Visão Adaptada para as Profundezas Árticas
A pesquisa, liderada por Dorota Skowronska-Krawczyk, da Universidade da Califórnia em Irvine, analisou globos oculares de tubarões-da-groenlândia com mais de cem anos. Os resultados foram surpreendentes: a retina demonstrou ausência de morte celular e deterioração, um contraste notável com o envelhecimento em outros vertebrados.
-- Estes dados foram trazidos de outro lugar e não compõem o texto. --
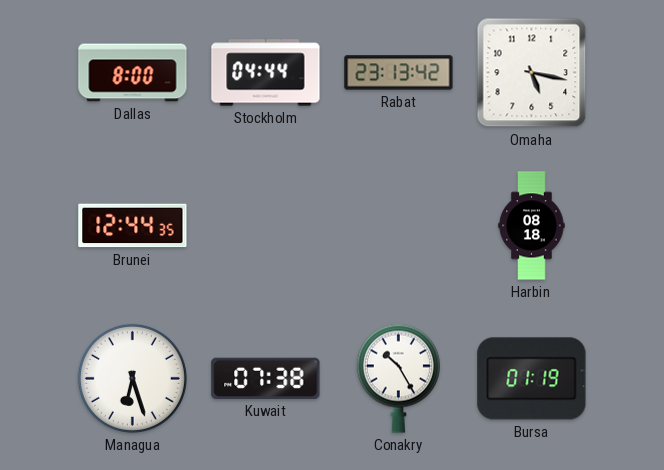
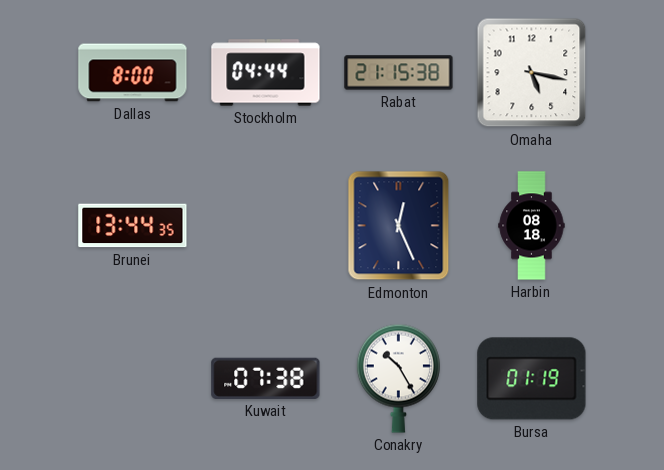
Rabat: 23:13 -> 21:15
Brunei: 12:44 -> 13:44
Edmonton: none -> 12:26
Managua: 6:27 -> none
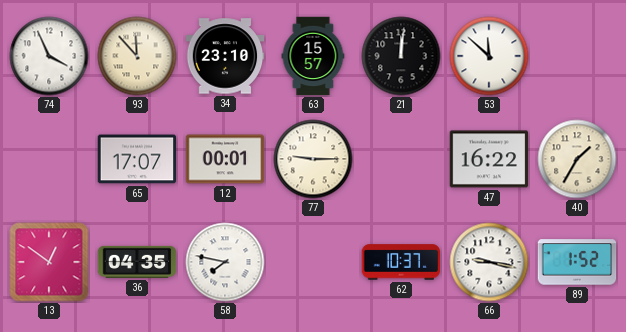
Os cientistas identificaram que a rodopsina, proteína crucial para a visão em baixa luminosidade, permanece ativa e otimizada para detectar luz azul – a cor que penetra mais eficientemente nas águas profundas e turvas do Ártico. Essa adaptação sugere que a visão desempenha um papel mais significativo do que se imaginava para a espécie.
Inspiração para a Medicina Humana
A capacidade do tubarão-da-groenlândia de manter a integridade visual ao longo de séculos oferece um vislumbre valioso para a medicina. Em humanos, o envelhecimento frequentemente acarreta perdas de visão, como degeneração macular e glaucoma. Entender os mecanismos moleculares que protegem os olhos desses tubarões pode abrir caminhos para o desenvolvimento de novas estratégias terapêuticas para retardar ou tratar danos oculares relacionados à idade em humanos. A pesquisa destaca o potencial de aprendizado com espécies longevas.
Genoma Gigante e Mecanismos de Reparo
A longevidade extrema do tubarão-da-groenlândia já vinha intrigando a comunidade científica. Um estudo anterior revelou um genoma gigantesco, com cerca de 6,5 bilhões de pares de bases – o dobro do genoma humano e o maior já sequenciado em tubarões. Embora grande parte desse genoma seja composta por sequências repetitivas e elementos móveis, os pesquisadores identificaram 81 genes exclusivos da espécie, muitos associados ao reparo de DNA. A hipótese é que esses genes evoluíram para neutralizar os efeitos nocivos de elementos genéticos instáveis, contribuindo para a manutenção da integridade celular e tecidual, incluindo a retina, ao longo de séculos. A presença do gene TP53, conhecido por seu papel na supressão de tumores e reparo de DNA, reforça a ideia de múltiplos mecanismos atuando em conjunto para garantir sua longevidade excepcional.